Why it Sucks: The pacing and editing and basic narrative choices are weird as shit and at times make it feel like the entire movie is an awkwardly-condensed version of an entire season of a television show. The very existence of U isn’t mentioned by anyone in this tech-dominated society until Suzu’s friend from school texts her about it, but when Suzu signs up there are already billions of users. Suzu remained completely unaware of the most groundbreaking piece of technology since the wheel until her friend told her about it? And it’s not like Suzu is some debutante; she’s on her phone more than anyone.

And then Suzu’s avatar Bell becomes the most famous figure in all of U after Suzu’s first-ever login, but shortly after this rather meteoric rise Suzu’s friend from school talks about how long the two of them have worked to cultivate Bell’s appearance and persona and build up her fanbase. This is objectively not true!

And how about the climax of the film, when Suzu needs to go to Tokyo and her newfound collection of friends – fellow students and adults alike – send her alone on a train to confront what is a, uh, fairly grim situation. That is weird! There is no reason why her small army of friends can’t come with her!

Why it Doesn’t Matter That it Sucks: Suzu’s the gat danged protagonist, and the climax of the movie has to be hers and hers alone so she can apply what she has learned and display the growth she has experienced!

“But, shouldn’t that happen in the context of logical decision making, thereby making the movie’s narrative as technically complete as it is emotionally complete?”

See, that’s what I thought, but that was before my heart grew three sizes that day. This movie is such a sugar-rush of sincerity that it simply doesn’t give a fuck that its narrative is baby-simple. We’re riding the waves of sheer emotionality here, now, and petty hand-wringing over things “not making sense” bounce off this film’s iron confidence like my fists bouncing off Chuck Liddell’s chest that time I drunkenly challenged him to a fight outside a P.F. Chang’s.

Alright, So What’s the Point, Here

If you’re gonna be dumb you gotta be tough. Each stupid thing offered up by this sugar-pop of a movie is a kind of creativity tax levied against minds trying to get by on pure empathetic storytelling, and that willingness to incur the wrath of the narrative police – or just outright make an ass of yourself – in the service of doing whatever the fuck you want is nothing if not admirable. Sure, there are times when Belle pivots away from The Formula and directly into a brick wall with NO written on it, but there are times when those otherwise graceless waltzes away from the quotidian fucking cook:

When Suzu is coming back from another miserable day at school and lamenting her lot in life, for example, she takes a tumble on the bridge leading back to her place and eats shit.

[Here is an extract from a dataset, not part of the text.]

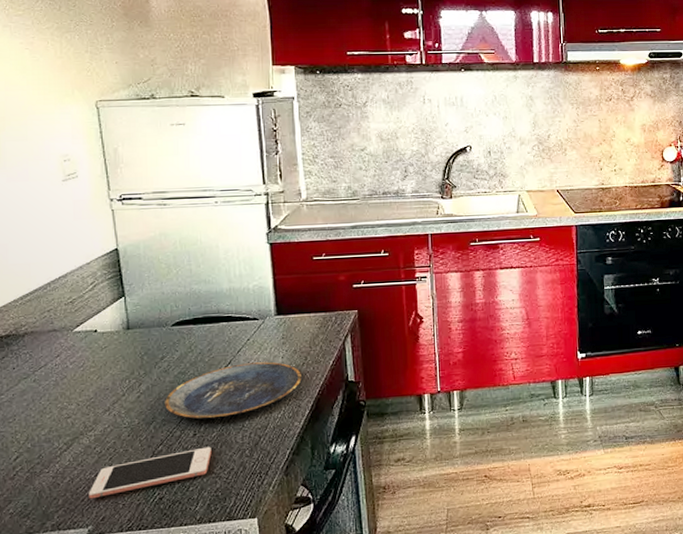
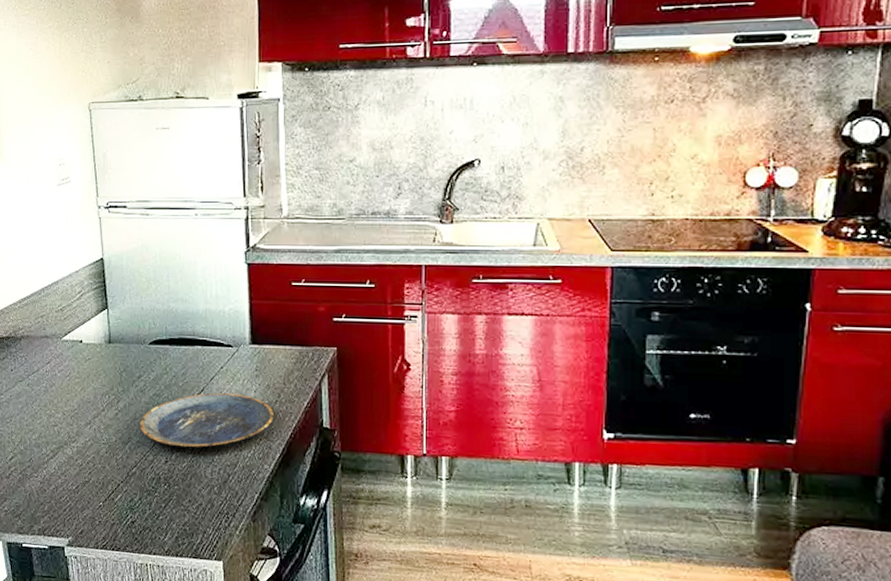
cell phone: present [88,446,212,499] -> none [70,476,182,511]

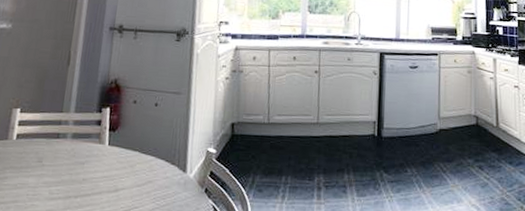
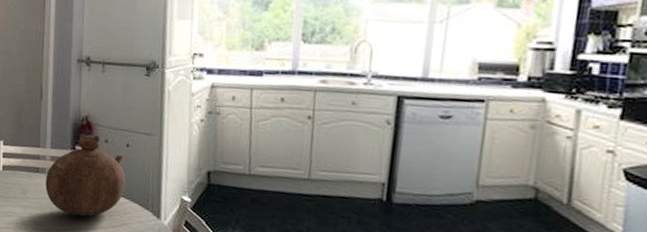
teapot: none [65,96,153,179] -> present [45,133,126,216]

At this point in, say, a Pixar movie we would segue into a bittersweet musical number about being alone, or maybe the camera would pull back into a shot from high above to quietly present our hero’s isolation, but instead Suzu just throws the fuck up over the side of the bridge and then curls up into a ball, crying hysterically. I feel weird saying that I like this moment so I’ll specify that I like the sudden left hook that is this moment: we think we’re about to get pathos expanded upon but also assuaged slightly in the form of a musical number, or a whispery montage, but instead we just get sheer fucking misery.

Or when we get the story of what happened to Suzu’s mom and you’re nodding along at the familiar beats of this particular component of the film, and then the flashback suddenly ends with voiceovers from random strangers on the internet callously offering their douchey opinions about what happened to the dead woman. Another left-hook, another hit well-earned. Moments like these aren’t many but their weight is disproportional, and if some clunkiness in the rest of the narrative is the price that must be paid for their inclusion, well, that’s money well spent.

The End

This movie is like a preschooler writing a note urging you not to commit suicide. Sure, it’s written in crayon, but the complete absence of guile blindsides your physical defenses – the warmth is just too close for you to leverage any ironic detachment against. Maybe the world isn’t as grim as you’ve come to believe. Well done, movie, you weird motherfucker.